The Post Office's business rescue practitioners (BRPs) say there are "positive indications" they will receive a promised R3.8-billion State bailout now that creditors have backed their rescue plan.
More than 75% of the Post Office's creditors voted on Thursday to adopt the business rescue plan. The vote means the plan becomes binding on all creditors.
The vote means that the risk of liquidation has receded for now. Creditors will receive 12 cents in the rand by March next year, more than they could have expected under liquidation.
The rescue plan, first published by joint business rescue practitioners Anoosh Rooplal and Juanito Damons last month, includes retrenching 6 000 of the company's 11 000 employees and closing more than 400 loss-making branches.
If the business rescue plan fails, the Post Office will likely be forced into liquidation.
Sending a message
For the plan to succeed, the government must provide an additional R3.8-billion in funding. This is separate from an additional R2.4-billion recapitalisation announced in the February budget.
While the Department of Communications has made positive noises about securing the R3.8-billion in funding, the BRPs don't have the money yet.

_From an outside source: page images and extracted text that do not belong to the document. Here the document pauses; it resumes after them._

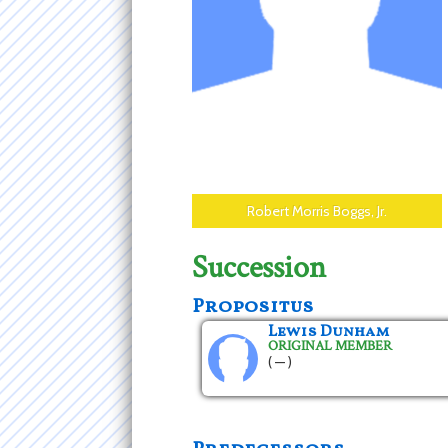
Robert Morris Boggs, Jr.
Succession
Propositus
Lewis Dunham
ORIGINAL MEMBER
( — )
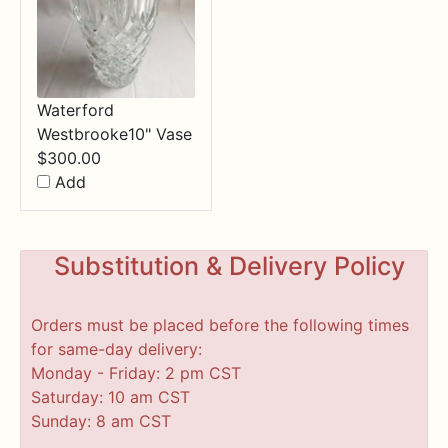
Waterford
Westbrooke10" Vase
$
300.00
Add
Substitution & Delivery Policy
Orders must be placed before the following times
for same-day delivery:
Monday - Friday: 2 pm CST
Saturday: 10 am CST
Sunday: 8 am CST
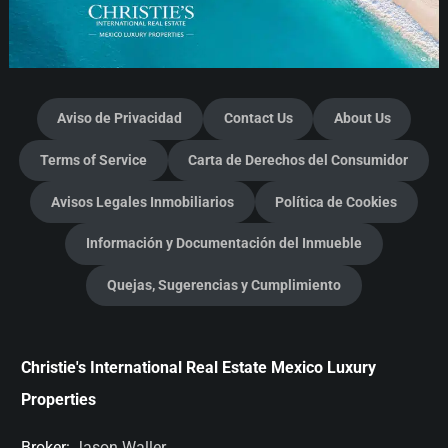
Aviso de Privacidad
Contact Us
About Us
Terms of Service
Carta de Derechos del Consumidor
Avisos Legales Inmobiliarios
Política de Cookies
Información y Documentación del Inmueble
Quejas, Sugerencias y Cumplimiento
Christie's International Real Estate Mexico Luxury
Properties
Broker:
Jason Waller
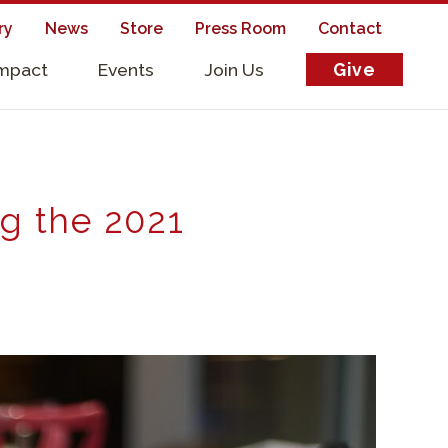
ry
News
Store
Press Room
Contact
Impact
Events
Join Us
Give
s
ng the 2021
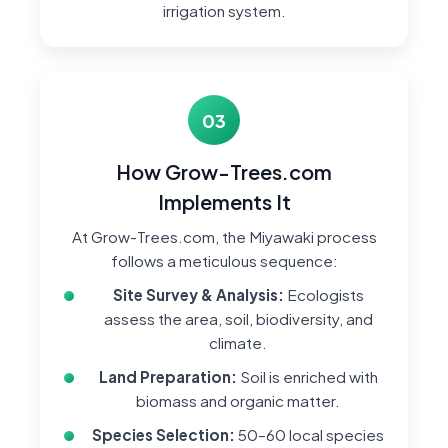
irrigation system.
03
How Grow-Trees.com
Implements It
At Grow-Trees.com, the Miyawaki process
follows a meticulous sequence:
Site Survey & Analysis:
Ecologists
assess the area, soil, biodiversity, and
climate.
Land Preparation:
Soil is enriched with
biomass and organic matter.
Species Selection:
50–60 local species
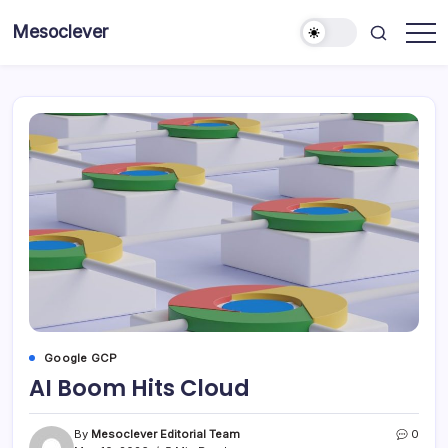
Skip
Mesoclever
to
News
content
on
the
go
Google GCP
AI Boom Hits Cloud
By
Mesoclever Editorial Team
0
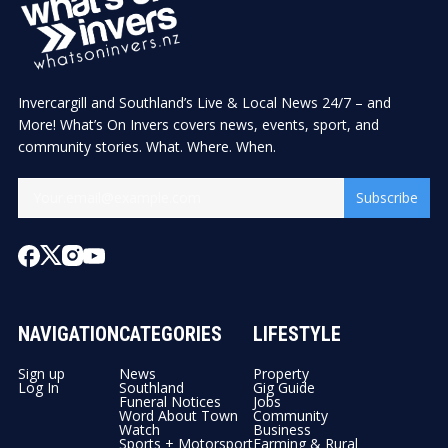
Invercargill and Southland’s Live & Local News 24/7 – and
More! What’s On Invers covers news, events, sport, and
community stories. What. Where. When.
Subscribe
NAVIGATION
CATEGORIES
LIFESTYLE
Sign up
News
Property
Log In
Southland
Gig Guide
Funeral Notices
Jobs
Word About Town
Community
Watch
Business
Sports + Motorsport
Farming & Rural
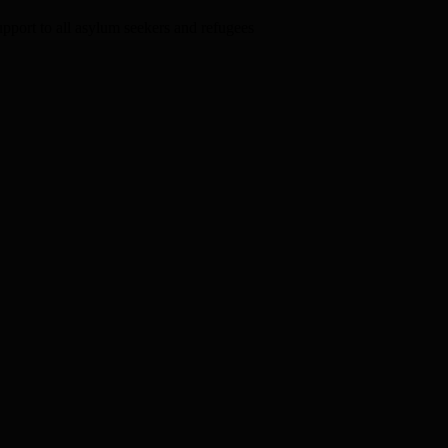
upport to all asylum seekers and refugees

Rooplal, speaking to News24 Business after the vote on Thursday, acknowledged there was still some "uncertainty" regarding the funds.
"There has been a request made by the department (of communications) for that R3.8-billion to make its way through to the Post Office," he said. "There is a formal process that needs to run its course, hence [...] the uncertainty."

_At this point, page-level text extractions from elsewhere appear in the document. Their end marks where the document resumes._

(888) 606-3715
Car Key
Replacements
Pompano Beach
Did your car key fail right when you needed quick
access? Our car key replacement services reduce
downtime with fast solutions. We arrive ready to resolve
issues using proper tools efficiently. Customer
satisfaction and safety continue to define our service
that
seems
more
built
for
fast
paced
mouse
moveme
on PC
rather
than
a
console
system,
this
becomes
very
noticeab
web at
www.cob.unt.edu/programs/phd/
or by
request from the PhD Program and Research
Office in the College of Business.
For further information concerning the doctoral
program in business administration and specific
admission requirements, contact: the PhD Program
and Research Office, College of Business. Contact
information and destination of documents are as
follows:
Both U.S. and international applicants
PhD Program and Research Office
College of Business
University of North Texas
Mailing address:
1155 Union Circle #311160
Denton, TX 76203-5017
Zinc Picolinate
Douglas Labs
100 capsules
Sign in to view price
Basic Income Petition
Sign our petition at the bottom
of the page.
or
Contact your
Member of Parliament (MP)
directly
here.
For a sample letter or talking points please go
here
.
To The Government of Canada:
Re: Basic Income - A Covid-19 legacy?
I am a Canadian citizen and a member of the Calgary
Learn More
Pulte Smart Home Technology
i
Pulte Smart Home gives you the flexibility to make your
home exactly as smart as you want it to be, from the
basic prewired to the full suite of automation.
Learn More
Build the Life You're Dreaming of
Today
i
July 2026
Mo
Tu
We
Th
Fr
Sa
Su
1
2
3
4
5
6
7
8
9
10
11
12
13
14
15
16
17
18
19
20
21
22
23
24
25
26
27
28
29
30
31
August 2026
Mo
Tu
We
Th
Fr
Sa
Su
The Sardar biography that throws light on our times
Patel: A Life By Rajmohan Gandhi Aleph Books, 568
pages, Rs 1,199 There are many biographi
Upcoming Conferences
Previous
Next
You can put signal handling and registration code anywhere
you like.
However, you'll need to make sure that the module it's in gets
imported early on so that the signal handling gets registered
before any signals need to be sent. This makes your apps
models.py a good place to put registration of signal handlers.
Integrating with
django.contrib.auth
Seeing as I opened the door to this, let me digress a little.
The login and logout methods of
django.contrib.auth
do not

The department was still committed to securing the funds, he said, adding, "In ongoing discussions with the shareholder, there have still been positive indications that all efforts will be made to get the funding to the entity."
Rooplal says he and Damons would like to get the funding as soon as possible.
"Obviously, the sooner we get it, the better it would be to remove uncertainty."
The business rescue case assumes that the Post Office will receive R2-billion of the R3.8-billion in 2025 and the remainder in 2026.
Rooplal and Damons have calculated that over R1-billion a year in savings from reducing the Post office's wage bill, coupled with a decrease in other operating expenses, should push the Post Office into an operating profit by 2027.